──────── Raw records

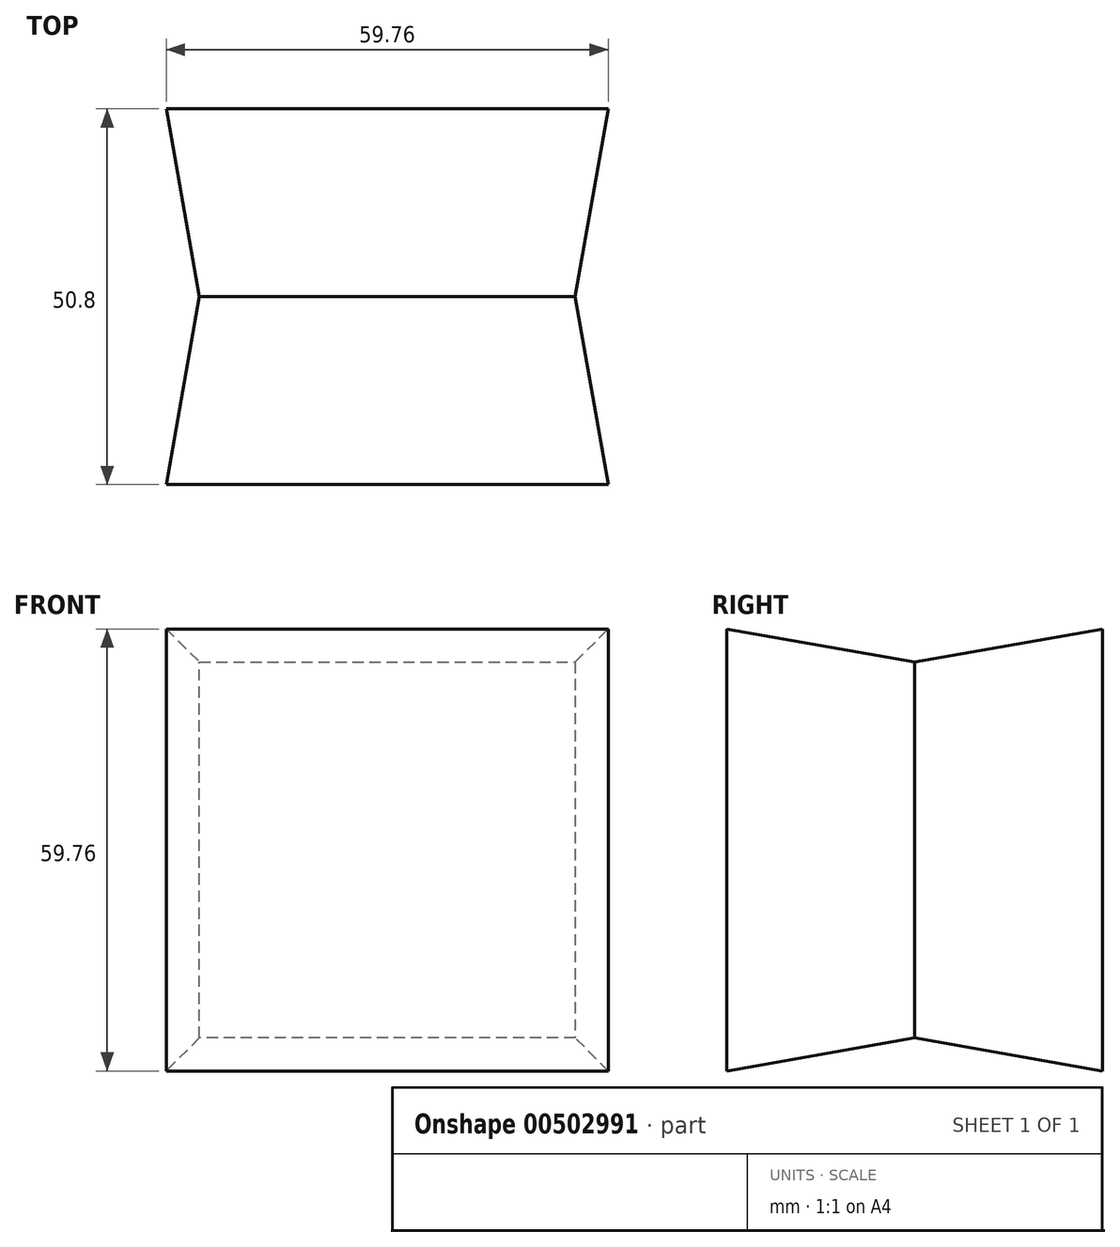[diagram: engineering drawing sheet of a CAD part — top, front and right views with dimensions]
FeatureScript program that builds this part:
annotation { "Feature Type Name" : "Feature", "Feature Type Description" : "" }
export const myFeature = defineFeature(function(context is Context, id is Id, definition is map)
    precondition{}
    {
        {
            var Q0;
            Q0=qCreatedBy(makeId("Front.planeOp"),FACE);
            var sketch = newSketch(context, id + "F0", { "sketchPlane" : qUnion([Q0])});
            skLineSegment(sketch, "E0.bottom", {"start": v(25.4, 25.4) * mm, "end": v(-25.4, 25.4) * mm});
            skLineSegment(sketch, "E0.top", {"start": v(25.4, -25.4) * mm, "end": v(-25.4, -25.4) * mm});
            skLineSegment(sketch, "E0.left", {"start": v(25.4, 25.4) * mm, "end": v(25.4, -25.4) * mm});
            skLineSegment(sketch, "E0.right", {"start": v(-25.4, 25.4) * mm, "end": v(-25.4, -25.4) * mm});
            skPoint(sketch, "E0.middle", {"position": v(0, 0) * mm});
            skSolve(sketch);
        }
        {
            var Q0;
            Q0 = qSketchRegion(id + "F0", true);
            extrude(context, id + "F1", {"entities" : qUnion([Q0]), "endBound" : BoundingType.SYMMETRIC, "depth" : 50.8 * mm, "hasDraft" : true, "draftAngle" : 10 * degree});
        }
    });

────────────────

(Problem description)
Count the lines in the items above that contain the string "start", and reply with that number alone.

(Reply to the task)
4